■ **Task objective**:
Carry on the text about temperature records and the IPCC's climate models, starting after its last sentence.

■ **Text extract**:

Further, while the GHCN surface temperatures and satellite measured lower troposphere temperatures more or less agree in absolute value, they have different trends. This is particularly true of the recent Karl, et al., 2015 “Pause Buster” dataset adopted by NOAA this year. The NOAA NCEI dataset from January 2001 trends up by 0.09° C/decade and the satellite lower troposphere datasets (both the RSS and the UAH datasets) trend downward by 0.02° to 0.04° C/decade. Both trends are below the margin of error and are, statistically speaking, zero trends. But, do they trend differently because of the numerous “corrections” as described in SCC15 and Connolly and Connolly, 2014? The trends are so small it is impossible to say for sure, but the large and numerous corrections made by NOAA are very suspicious. Personally, I trust the satellite measurements much more than the surface measurements, but they are shorter, only going back to 1979.
The IPCC computation of man’s effect on climate
Bindoff, et al., 2013 built numerous climate models with four components, two natural and two anthropogenic. The two natural components were volcanic cooling and solar variability. The two anthropogenic components were greenhouse warming due mainly to man-made CO2 and methane, and man-made aerosols which cool the atmosphere. They used the models to hindcast global temperatures from 1860-2012. They found that they could get a strong match with all four components, but when the two anthropogenic components were left out the CMIP5 multi-model mean hindcast only worked from 1860 to 1950. On the basis of this comparison the IPCC’s 5th assessment report concluded:
“More than half of the observed increase in global mean surface temperature (GMST) from 1951 to 2010 is very likely due to the observed anthropogenic increase in greenhouse gas (GHG) concentrations.”

The evidence that the IPCC used to draw this conclusion is illustrated in their Figure 10.1, shown, in part, above. The top graph (a) shows the GHCN temperature record in black and the model ensemble mean from CMIP5 in red. This run includes anthropogenic and natural “forcings.” The lower graph (b) uses only natural “forcings.” It does not match very well from 1961 or so until today. If we assume that their models include all or nearly all of the effects on climate, natural and man-made, then their conclusion is reasonable.
While the IPCC’s simple four component model ensemble may have matched the full GHCN record (the red line in the graphs above) well using all stations, urban and rural, it does not do so well versus only the rural stations:

Again, the CMIP5 model is shown in red. Graph (a) is the full model with natural and anthropogenic “forcings,” (b) is natural only and (c) are the greenhouse forcings only. None of these model runs matches the rural stations, which are least likely to be affected by urban heat or urbanization. The reader will recall that that Bindoff, et al. chose to use the low solar variability TSI reconstructions shown in the right half of SCC15 Figure 8. For a more complete critique of Bindoff, et al. see here (especially section 3).

■ **Source excerpt**:
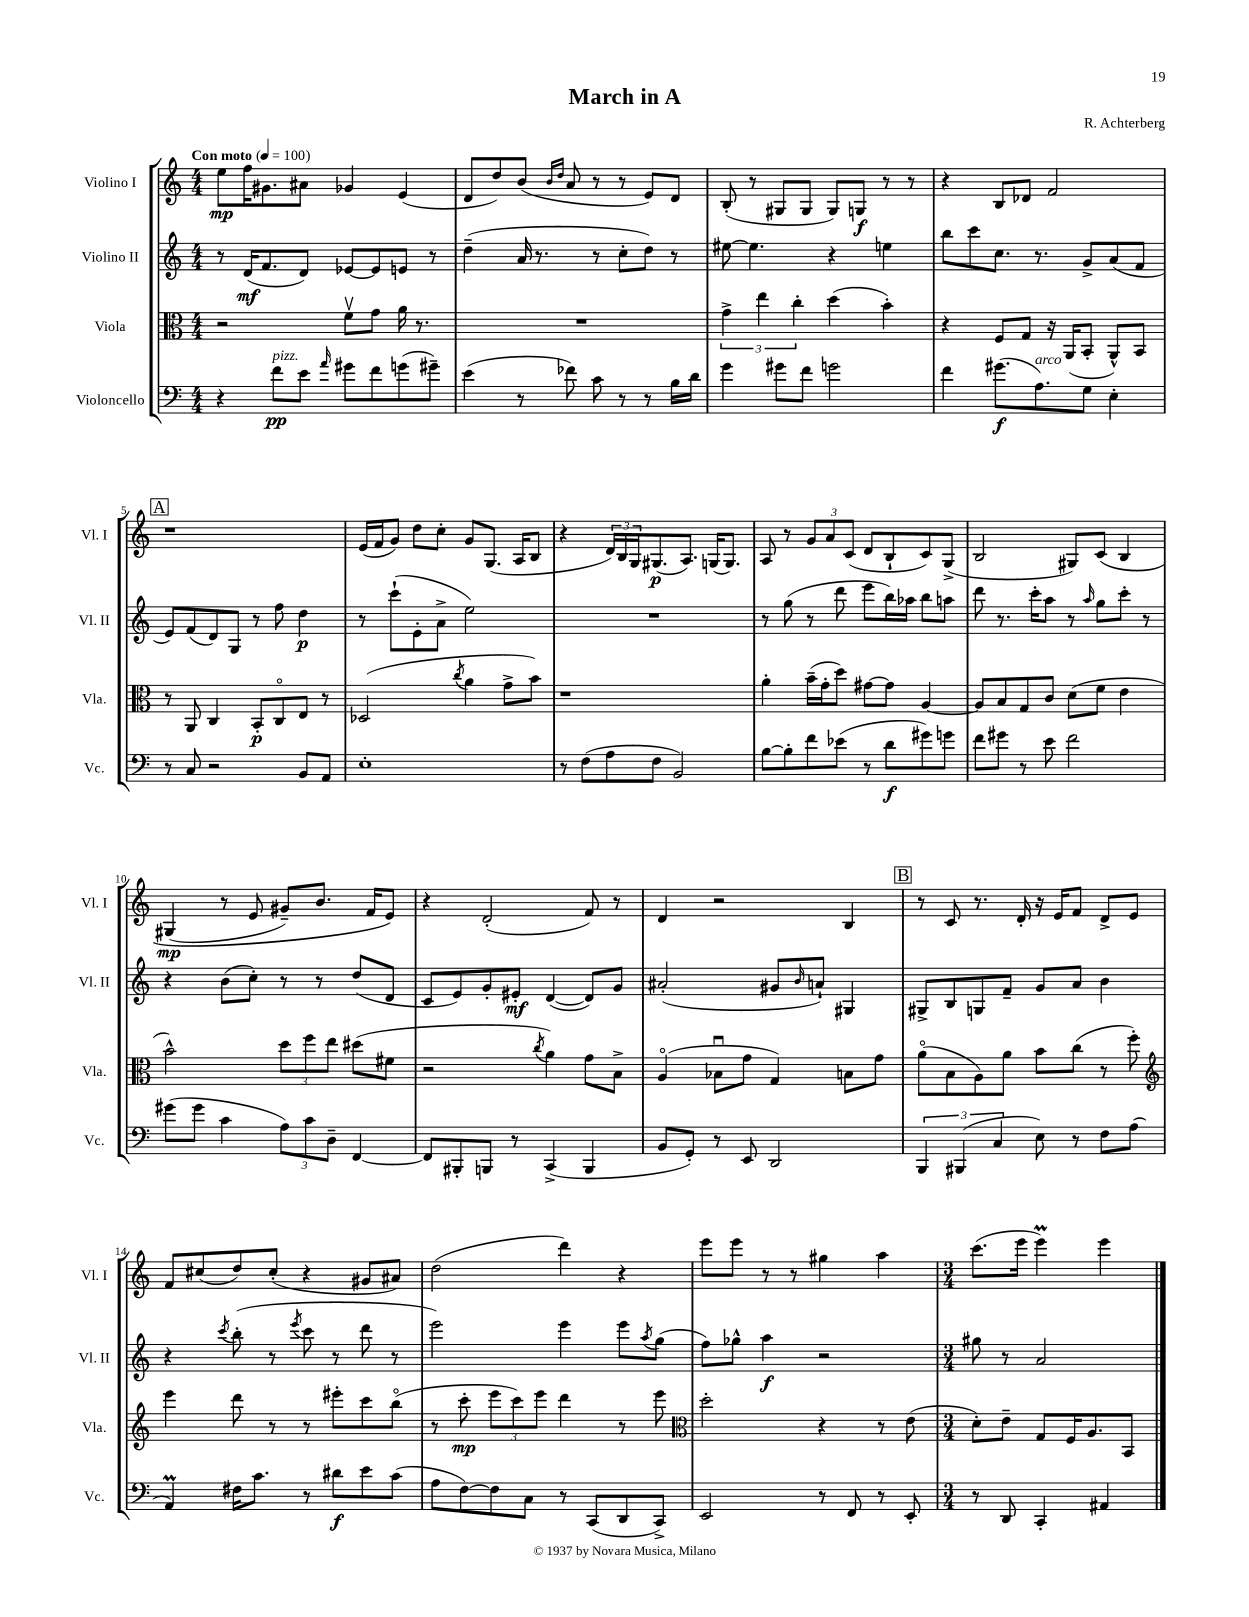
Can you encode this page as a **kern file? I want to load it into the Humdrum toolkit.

■ **Result for this task**:
The Soon, et al. TSI versus the mostly rural temperature reconstruction
So what if one of the high variability TSI reconstructions, specifically the Hoyt and Schatten, 1993
reconstruction, updated by Scafetta and Willson, 2014; is compared to the rural station temperature record from SCC15?

This is Figure 27 from SCC15. In it all of the rural records (China, US, Ireland and the Northern Hemisphere composite) are compared to TSI as computed by Scafetta and Willson. The comparison for all of them is very good for the twentieth century. The rural temperature records should be the best records to use, so if TSI matches them well; the influence of anthropogenic CO2 and methane would necessarily be small. The Arctic warming after 2000 seems to be amplified a bit, this may be the phenomenon referred to as “Polar Amplification.”
Discussion of the new model and the computation of ECS
A least squares correlation between the TSI in Figure 27 and the rural temperature record suggests that a change of 1 Watt/m2 should cause the Northern Hemisphere air temperature to change 0.211°C (the slope of the line). Perhaps, not so coincidentally, we reach a value of 0.209°C assuming that the Sun is the dominant source of heat. That is, if the average temperature of the Earth’s atmosphere is 288K and without the Sun it would be 4K, the difference due to the Sun is 284K. Combining this with an average TSI of 1361 Watts/m2 means that 1/1361 is 0.0735% and 0.0735% of 284 is 0.209°C per Watt/m2. Pretty cool, but this does not prove that TSI dominates climate. It does, however, suggest that Bindoff et al. 2013 might have selected the wrong TSI reconstruction and, perhaps, the wrong temperature record. To me, the TSI reconstruction used in SCC15 and the rural temperature records they used are just as valid as those used by Bindoff et al. 2013. This means that the IPCC and Bindoff’s assertion that anthropogenic greenhouse gases caused more than half of the warming from 1951 to 2010 is questionable. The sound alternative, proposed in SCC15, is just as plausible.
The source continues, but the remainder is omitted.